Exactly what you mean by "map a string array to a bigger string array", how you've implemented it (which functions and/or objects you're using), whether you're using a cell array of char vectors or a string array, all these and many other details may be relevant to how your code performs.
That leaves out completely the question of whether one or more of your for loops is suitable to be converted into a parfor loop, which may make the multiple loops more attractive (if some but not all of the loops can be executed in parallel, putting all your computations in one loop could prevent it from being run in parallel using parfor.)
If you're looking for advice on how to measure the performance of your code and identify potential efficiency improvements, I recommend reading through this section in the documentation.

OCDER on 11 Sep 2018
"Please don't say try it, and see it for yourself. "
Try it and see for yourself.
"I am looking for sort of a theoretical answer, not a practical one."
Why?

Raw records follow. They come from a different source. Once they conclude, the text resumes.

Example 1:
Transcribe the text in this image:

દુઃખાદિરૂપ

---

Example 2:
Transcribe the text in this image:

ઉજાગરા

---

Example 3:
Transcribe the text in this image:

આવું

In theory, a single loop is faster than a double loop. In practice, theory is not always right.
"I would have tested it if I could."
Perhaps use a simpler test case...
a = rand(1, 1000000);
tic
for j = 1:length(a)
b = sin(a(j));
end
for j= 1:length(a)
c = cos(a(j));
end
toc %.050427 sec
tic
for j = 1:length(a)
b = sin(a(j));
c = cos(a(j));
end
toc %0.041288 sec
" there is an explanation based on computer science principles that I want to learn."

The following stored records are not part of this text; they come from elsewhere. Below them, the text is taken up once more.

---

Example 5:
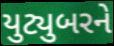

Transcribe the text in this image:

યુટ્યુબરને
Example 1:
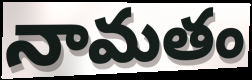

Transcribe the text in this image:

నామతం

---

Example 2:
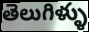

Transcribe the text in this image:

తెలుగిళ్ళు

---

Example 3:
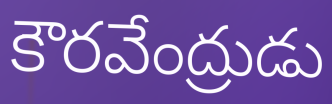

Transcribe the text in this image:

కౌరవేంద్రుడు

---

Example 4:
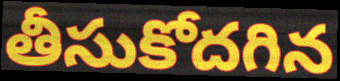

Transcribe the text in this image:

తీసుకోదగిన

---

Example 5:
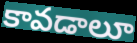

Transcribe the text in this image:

కావడాలూ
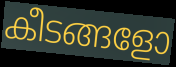
കീടങ്ങളോ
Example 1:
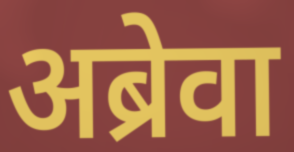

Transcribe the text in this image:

अब्रेवा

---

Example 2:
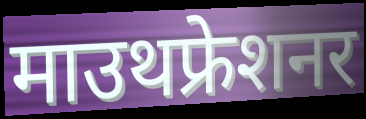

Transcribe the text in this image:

माउथफ्रेशनर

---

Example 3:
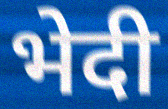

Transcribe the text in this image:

भेदी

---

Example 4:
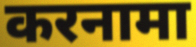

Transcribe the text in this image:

करनामा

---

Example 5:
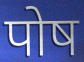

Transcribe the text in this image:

पोष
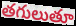
తగులుతూ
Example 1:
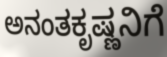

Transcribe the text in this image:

ಅನಂತಕೃಷ್ಣನಿಗೆ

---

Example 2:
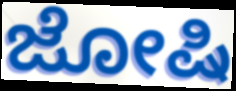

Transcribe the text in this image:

ಜೋಷಿ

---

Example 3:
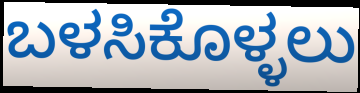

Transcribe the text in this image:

ಬಳಸಿಕೊಳ್ಳಲು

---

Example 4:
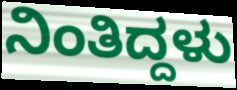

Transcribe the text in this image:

ನಿಂತಿದ್ದಳು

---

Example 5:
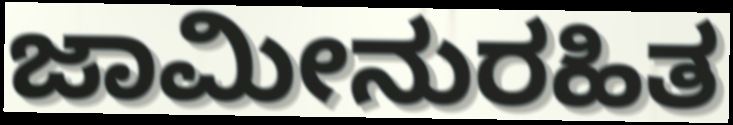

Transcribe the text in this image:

ಜಾಮೀನುರಹಿತ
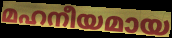
മഹനീയമായ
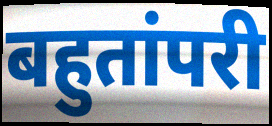
बहुतांपरी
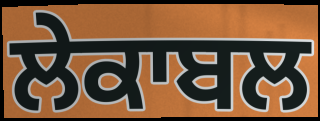
ਲੇਕਾਬਲ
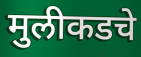
मुलीकडचे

That's too hard to predict... You need to understand JIT compilers which is the execution engine behind Matlab. There is a small overhead for starting a new for loop.
tic
for j = 1:length(a)
for k = 1
end
end
toc %0.938168 sec
tic
for j = 1:length(a)
end
toc %0.023095 sec
Here's a good article to get started on code optimization.

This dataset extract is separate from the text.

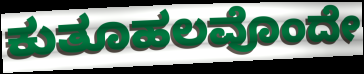
ಕುತೂಹಲವೊಂದೇ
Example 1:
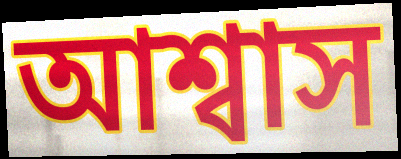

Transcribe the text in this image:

আশ্বাস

##### 2 CommentsShow 1 older commentHide 1 older comment
OCDER on 11 Sep 2018
In science, theory and fact are different words. A synonym for theory is speculation, and as you said correctly "prediction". It is not guaranteed to work out in practice. The miracle drug should work in theory, but it failed (and the stock market prices drops 40%...)
"I bet if you run the same code 3-4 times you will see what I mean."
We have been encouraging YOU to do it. We don't know what you want to do exactly. Your question is not clear. You have 3 people, all answering, all not satisfactory. It means your question needs more details.
Perhaps spend more time showing more code about what you want to do, instead of side tracking us with the speed of 2 for loops.
"...do string mapping on an unsorted array."
Looks like you want a mapping function? If so, I think JAVA's hashmap would work. Matlab has a containers.Map, but seems like people are having speed issues.